En tales ferias, el comprador revisaba con cuidado la dentadura para evaluar la edad, la salud y el precio del animal en venta.
Hacer esta revisión con un caballo regalado —que representa a todo obsequio o regalo— era un acto de desconfianza o ingratitud que se ve mal.
Esta frase o dicho popular, que expresa una enseñanza, consejo o moraleja basada en la experiencia, tiene un origen anónimo y se ha extendido por la tradición oral, de boca en boca desde tiempos en que el habla era la principal fuente de transmitir el conocimiento popular entre la gente.

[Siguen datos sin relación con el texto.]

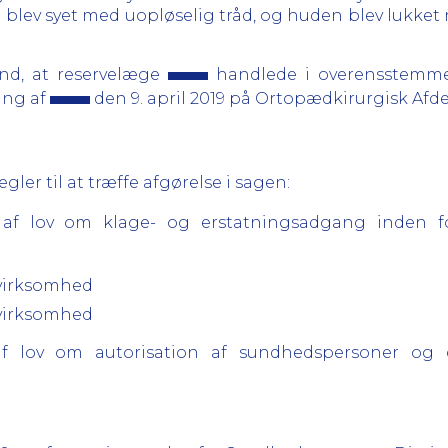
blev syet med uopløselig tråd, og huden blev lukket m
nd, at reservelæge
handlede i overensstemme
ing af
den 9. april 2019 på Ortopædkirurgisk Afd
er til at træffe afgørelse i sagen:
18 af lov om klage- og erstatningsadgang inden 
g virksomhed
g virksomhed
9 af lov om autorisation af sundhedspersoner o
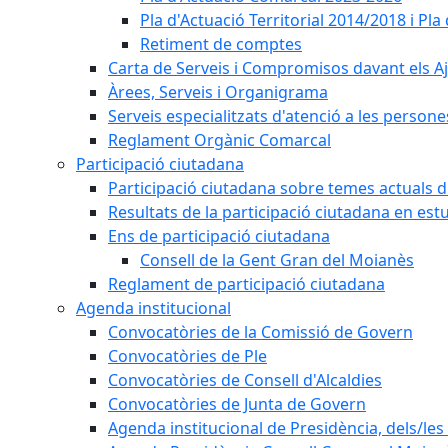
Pla d'Actuació Territorial 2014/2018 i P
Retiment de comptes
Carta de Serveis i Compromisos davant els Aj
Àrees, Serveis i Organigrama
Serveis especialitzats d'atenció a les persone
Reglament Orgànic Comarcal
Participació ciutadana
Participació ciutadana sobre temes actuals d
Resultats de la participació ciutadana en est
Ens de participació ciutadana
Consell de la Gent Gran del Moianès
Reglament de participació ciutadana
Agenda institucional
Convocatòries de la Comissió de Govern
Convocatòries de Ple
Convocatòries de Consell d'Alcaldies
Convocatòries de Junta de Govern
Agenda institucional de Presidència, dels/les 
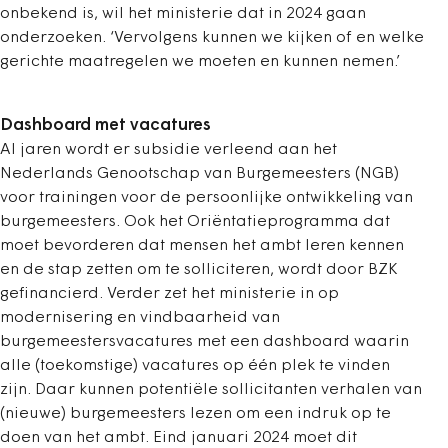
onbekend is, wil het ministerie dat in 2024 gaan
onderzoeken. ‘Vervolgens kunnen we kijken of en welke
gerichte maatregelen we moeten en kunnen nemen.’
Dashboard met vacatures
Al jaren wordt er subsidie verleend aan het
Nederlands Genootschap van Burgemeesters (NGB)
voor trainingen voor de persoonlijke ontwikkeling van
burgemeesters. Ook het Oriëntatieprogramma dat
moet bevorderen dat mensen het ambt leren kennen
en de stap zetten om te solliciteren, wordt door BZK
gefinancierd. Verder zet het ministerie in op
modernisering en vindbaarheid van
burgemeestersvacatures met een dashboard waarin
alle (toekomstige) vacatures op één plek te vinden
zijn. Daar kunnen potentiële sollicitanten verhalen van
(nieuwe) burgemeesters lezen om een indruk op te
doen van het ambt. Eind januari 2024 moet dit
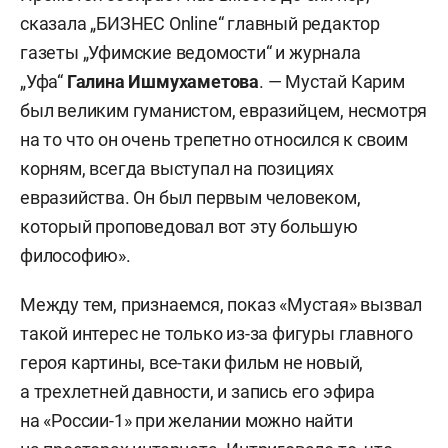
сказала „БИЗНЕС Online“ главный редактор
газеты „Уфимские ведомости“ и журнала
„Уфа“
Галина Ишмухаметова
. — Мустай Карим
был великим гуманистом, евразийцем, несмотря
на то что он очень трепетно относился к своим
корням, всегда выступал на позициях
евразийства. Он был первым человеком,
который проповедовал вот эту большую
философию».
Между тем, признаемся, показ «Мустая» вызвал
такой интерес не только из-за фигуры главного
героя картины, все-таки фильм не новый,
а трехлетней давности, и запись его эфира
на «России-1» при желании можно найти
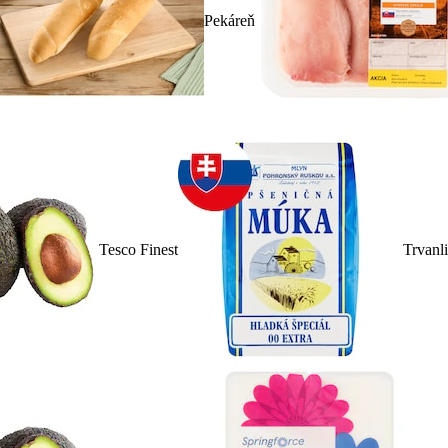
Pekáreň
Tesco Finest
Trvanl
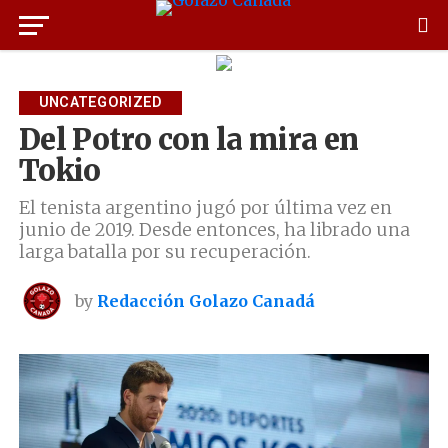
UNCATEGORIZED
Del Potro con la mira en
Tokio
El tenista argentino jugó por última vez en
junio de 2019. Desde entonces, ha librado una
larga batalla por su recuperación.
by
Redacción Golazo Canadá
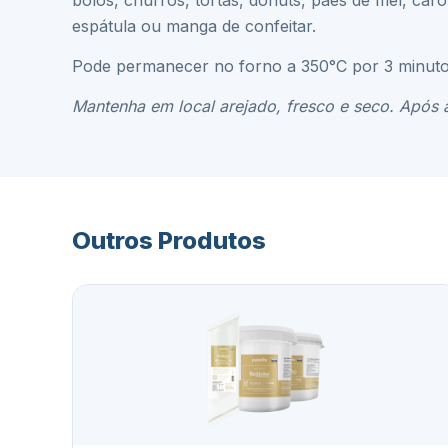
bolos, churros, tortas, donuts, pães de mel, car
espátula ou manga de confeitar.
Pode permanecer no forno a 350°C por 3 minuto
Mantenha em local arejado, fresco e seco. Após 
Outros Produtos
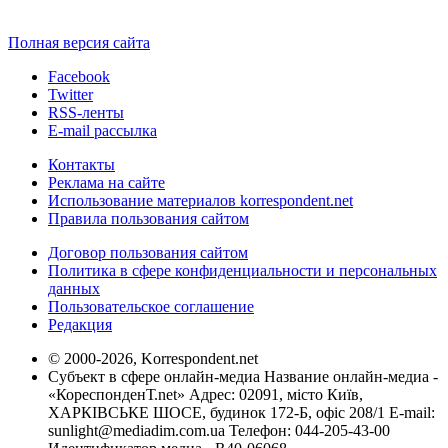
Полная версия сайта
Facebook
Twitter
RSS-ленты
E-mail рассылка
Контакты
Реклама на сайте
Использование материалов korrespondent.net
Правила пользования сайтом
Договор пользования сайтом
Политика в сфере конфиденциальности и персональных
данных
Пользовательское соглашение
Редакция
© 2000-2026, Korrespondent.net
Субъект в сфере онлайн-медиа Название онлайн-медиа -
«КореспонденТ.net» Адрес: 02091, місто Київ,
ХАРКІВСЬКЕ ШОСЕ, будинок 172-Б, офіс 208/1 E-mail:
sunlight@mediadim.com.ua
Телефон: 044-205-43-00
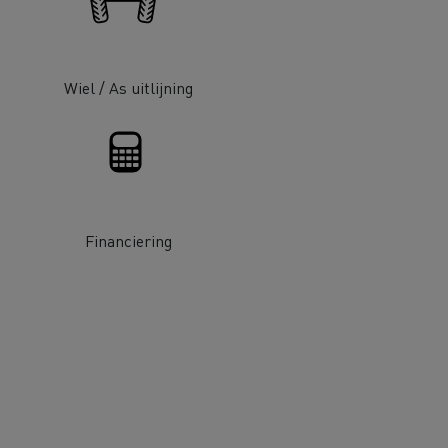
Wiel / As uitlijning
De Rensa Family
Financiering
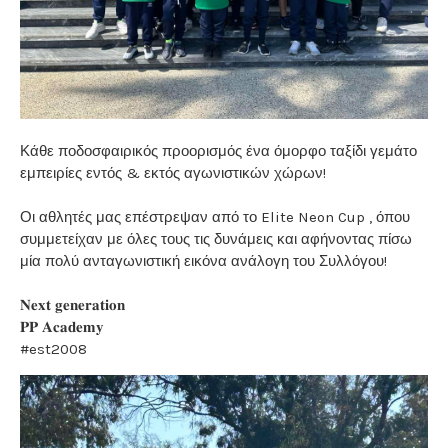
Κάθε ποδοσφαιρικός προορισμός ένα όμορφο ταξίδι γεμάτο
εμπειρίες εντός & εκτός αγωνιστικών χώρων!
Οι αθλητές μας επέστρεψαν από το Elite Neon Cup , όπου
συμμετείχαν με όλες τους τις δυνάμεις και αφήνοντας πίσω
μία πολύ ανταγωνιστική εικόνα ανάλογη του Συλλόγου!
𝐍𝐞𝐱𝐭 𝐠𝐞𝐧𝐞𝐫𝐚𝐭𝐢𝐨𝐧
𝐏𝐏 𝐀𝐜𝐚𝐝𝐞𝐦𝐲
#est2008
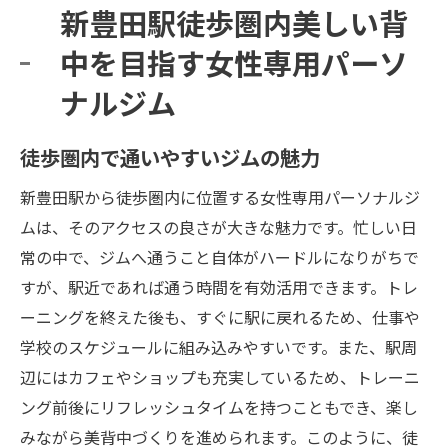
新豊田駅徒歩圏内美しい背
中を目指す女性専用パーソ
ナルジム
徒歩圏内で通いやすいジムの魅力
新豊田駅から徒歩圏内に位置する女性専用パーソナルジ
ムは、そのアクセスの良さが大きな魅力です。忙しい日
常の中で、ジムへ通うこと自体がハードルになりがちで
すが、駅近であれば通う時間を有効活用できます。トレ
ーニングを終えた後も、すぐに駅に戻れるため、仕事や
学校のスケジュールに組み込みやすいです。また、駅周
辺にはカフェやショップも充実しているため、トレーニ
ング前後にリフレッシュタイムを持つこともでき、楽し
みながら美背中づくりを進められます。このように、徒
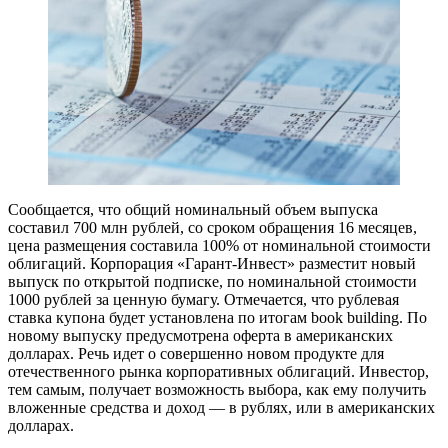
Сообщается, что общий номинальный объем выпуска
составил 700 млн рублей, со сроком обращения 16 месяцев,
цена размещения составила 100% от номинальной стоимости
облигаций. Корпорация «Гарант-Инвест» разместит новый
выпуск по открытой подписке, по номинальной стоимости
1000 рублей за ценную бумагу. Отмечается, что рублевая
ставка купона будет установлена по итогам book building. По
новому выпуску предусмотрена оферта в американских
долларах. Речь идет о совершенно новом продукте для
отечественного рынка корпоративных облигаций. Инвестор,
тем самым, получает возможность выбора, как ему получить
вложенные средства и доход — в рублях, или в американских
долларах.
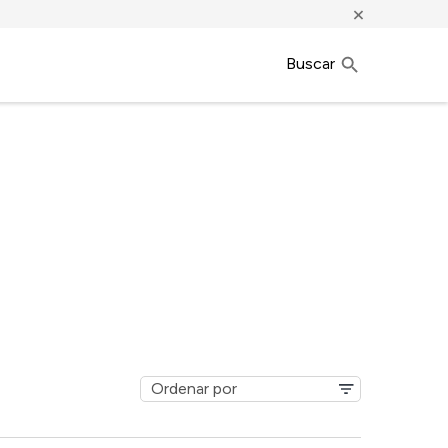
×
Buscar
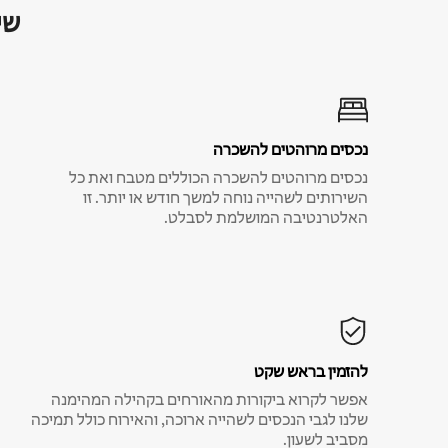
שי
נכסים מרוהטים להשכרה
נכסים מרוהטים להשכרה הכוללים מטבח ואת כל
השירותים לשהייה נוחה למשך חודש או יותר. זו
האלטרנטיבה המושלמת לסבלט.
להזמין בראש שקט
אפשר לקרוא ביקורות מהאורחים בקהילה המהימנה
שלנו לגבי הנכסים לשהייה ארוכה, והאירוח כולל תמיכה
מסביב לשעון.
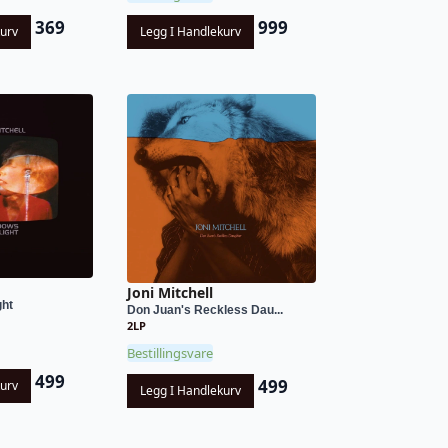
369
999
kurv
Legg I Handlekurv
Joni Mitchell
ght
Don Juan's Reckless Dau...
2LP
Bestillingsvare
499
499
kurv
Legg I Handlekurv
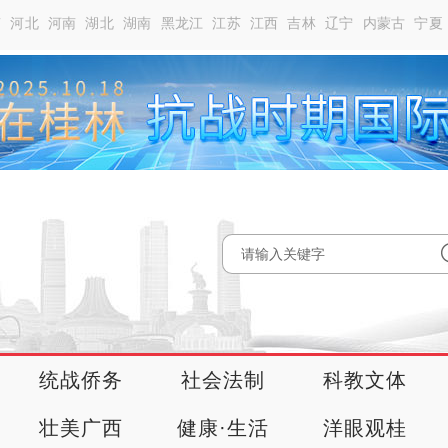
南
河北
河南
湖北
湖南
黑龙江
江苏
江西
吉林
辽宁
内蒙古
宁夏
统战侨务
社会法制
科教文体
壮美广西
健康·生活
洋眼观桂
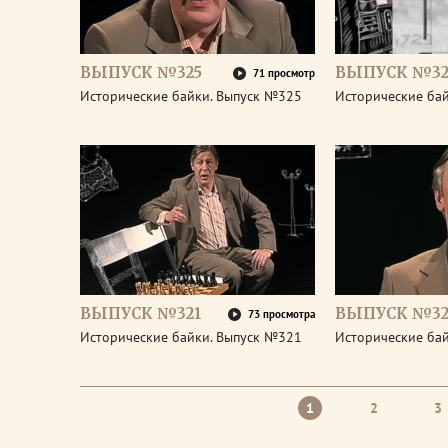
ВЫПУСК №325
ВЫПУСК №32
71 просмотр
Исторические байки. Выпуск №325
Исторические ба
ВЫПУСК №321
ВЫПУСК №32
73 просмотра
Исторические байки. Выпуск №321
Исторические ба
1
2
3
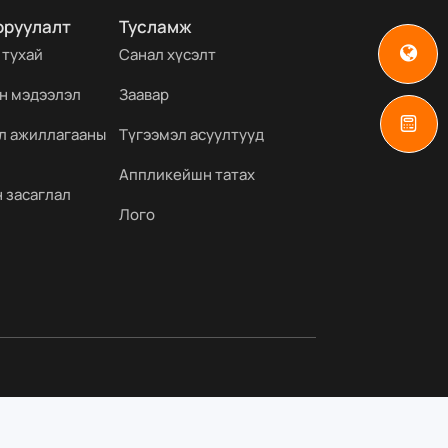
оруулалт
Тусламж
 тухай
Санал хүсэлт
н мэдээлэл
Заавар
йл ажиллагааны
Түгээмэл асуултууд
Аппликейшн татах
 засаглал
Лого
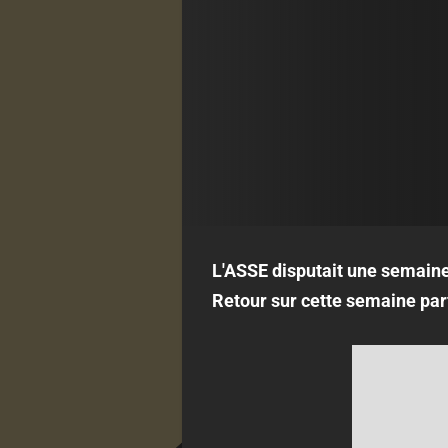
L'ASSE disputait une semain
Retour sur cette semaine parfa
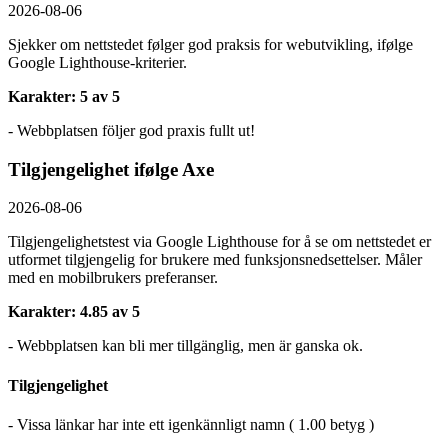
2026-08-06
Sjekker om nettstedet følger god praksis for webutvikling, ifølge
Google Lighthouse-kriterier.
Karakter: 5 av 5
- Webbplatsen följer god praxis fullt ut!
Tilgjengelighet ifølge Axe
2026-08-06
Tilgjengelighetstest via Google Lighthouse for å se om nettstedet er
utformet tilgjengelig for brukere med funksjonsnedsettelser. Måler
med en mobilbrukers preferanser.
Karakter: 4.85 av 5
- Webbplatsen kan bli mer tillgänglig, men är ganska ok.
Tilgjengelighet
- Vissa länkar har inte ett igenkännligt namn ( 1.00 betyg )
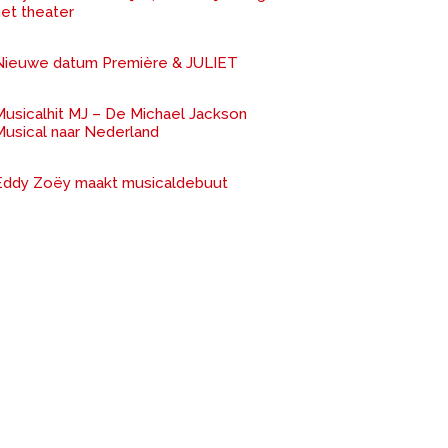
het theater
Nieuwe datum Première & JULIET
Musicalhit MJ – De Michael Jackson
Musical naar Nederland
Eddy Zoëy maakt musicaldebuut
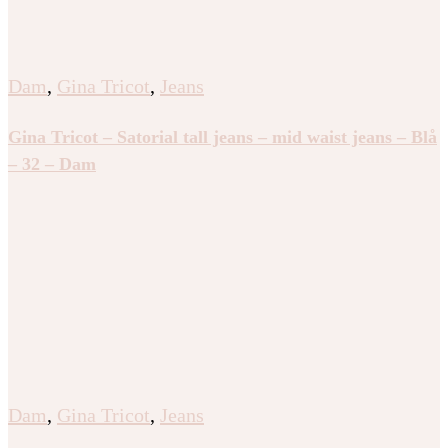
Dam
,
Gina Tricot
,
Jeans
Gina Tricot – Satorial tall jeans – mid waist jeans – Blå
– 32 – Dam
Dam
,
Gina Tricot
,
Jeans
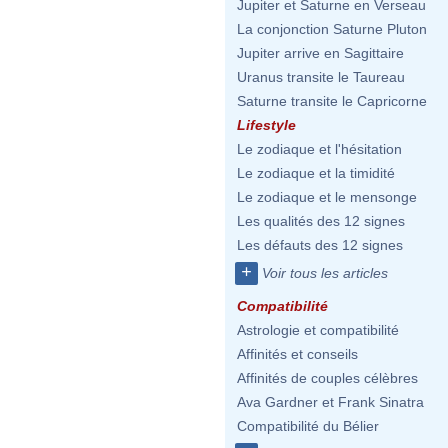
Jupiter et Saturne en Verseau
La conjonction Saturne Pluton
Jupiter arrive en Sagittaire
Uranus transite le Taureau
Saturne transite le Capricorne
Lifestyle
Le zodiaque et l'hésitation
Le zodiaque et la timidité
Le zodiaque et le mensonge
Les qualités des 12 signes
Les défauts des 12 signes
+
Voir tous les articles
Compatibilité
Astrologie et compatibilité
Affinités et conseils
Affinités de couples célèbres
Ava Gardner et Frank Sinatra
Compatibilité du Bélier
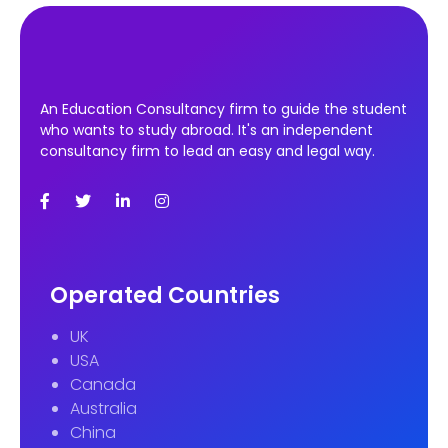
An Education Consultancy firm to guide the student
who wants to study abroad. It's an independent
consultancy firm to lead an easy and legal way.
Operated Countries
UK
USA
Canada
Australia
China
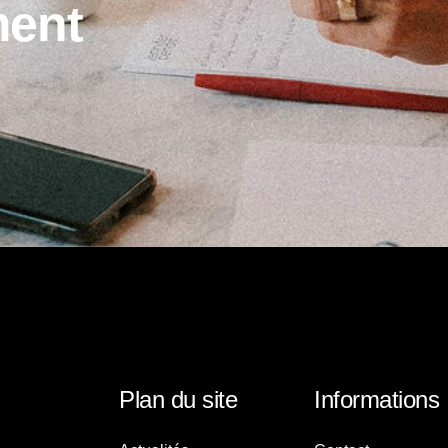
m
e
n
t
Plan du site
Informations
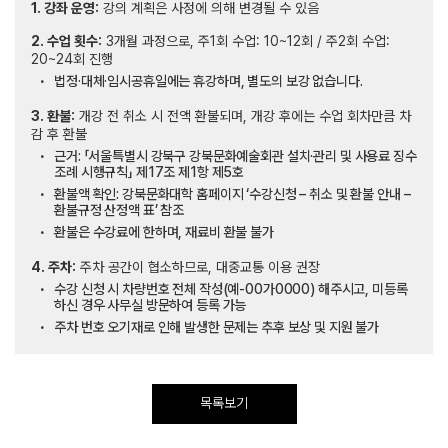
1. 강좌 운영:
강의 계획은 사정에 의해 변경될 수 있음
2. 수업 횟수:
3개월 과정으로, 주1회 수업: 10~12회 / 주2회 수업:
20~24회 진행
법정·대체·임시공휴일에는 휴강하며, 별도의 보강 없습니다.
3. 환불:
개강 전 취소 시 전액 환불되며, 개강 후에는 수업 회차만큼 차
감 후 환불
근거: 「서울특별시 강북구 강북문화예술회관 설치·관리 및 사용료 징수
조례 시행규칙」 제17조 제1항 제5호
환불액 확인: 강북문화대학 홈페이지 ‘수강신청 – 취소 및 환불 안내 –
환불규정 산정액 표’ 참조
환불은 수강료에 한하며, 재료비 환불 불가
4. 주차:
주차 공간이 협소하므로, 대중교통 이용 권장
수강 신청 시 차량번호 전체 작성(예-00가0000) 해주시고, 미등록
하신 경우 사무실 방문하여 등록 가능
주차 번호 오기재로 인해 발생한 문제는 추후 보상 및 지원 불가
목록보기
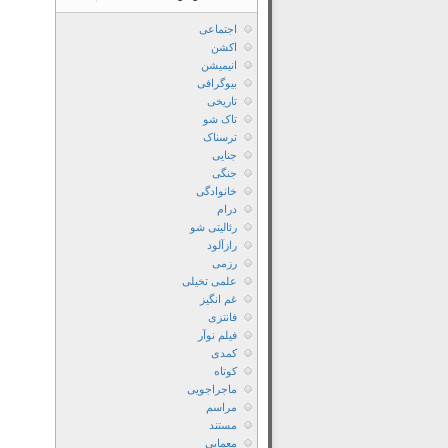
اجتماعی
اکشن
انیمیشن
بیوگرافی
تاریخی
تاک شو
ترسناک
جنایی
جنگی
خانوادگی
درام
رئالیتی شو
رازآلود
رزمی
علمی تخیلی
غم انگیز
فانتزی
فیلم نوآر
کمدی
کوتاه
ماجراجویی
مراسم
مستند
معمایی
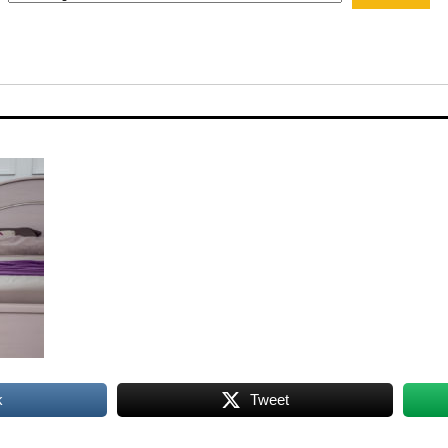
k
Tweet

Se nos pretende decir que no hay que ser exigentes o críticos con lo que se nos da sin haberlo pagado, ya que debemos valorar la intención de quien regala.
Con frecuencia se usa solo la primera parte: ‘A caballo regalado...’.
Existen variaciones como:
- ‘A caballo regalado no le mires el diente’ (España, México).
- ‘A caballo regalado no se le mira el colmillo’ (Colombia, Chile, Ecuador, México, Panamá, República Dominicana).
El refrán tiene su equivalente en inglés también muy usado: ‘Don’t look a gift horse in the mouth’.

Datito
A caballo regalado...’ no significa que debamos recibir todo lo que se nos da. Eso suele verse cuando se nos ofrece algo que luego nos será costoso mantener u operar (como un carro viejo y descompuesto), o si se trata de algo de origen ilícito (robado o de contrabando) o que no vamos a usar y podría servir más a quienes lo necesitan.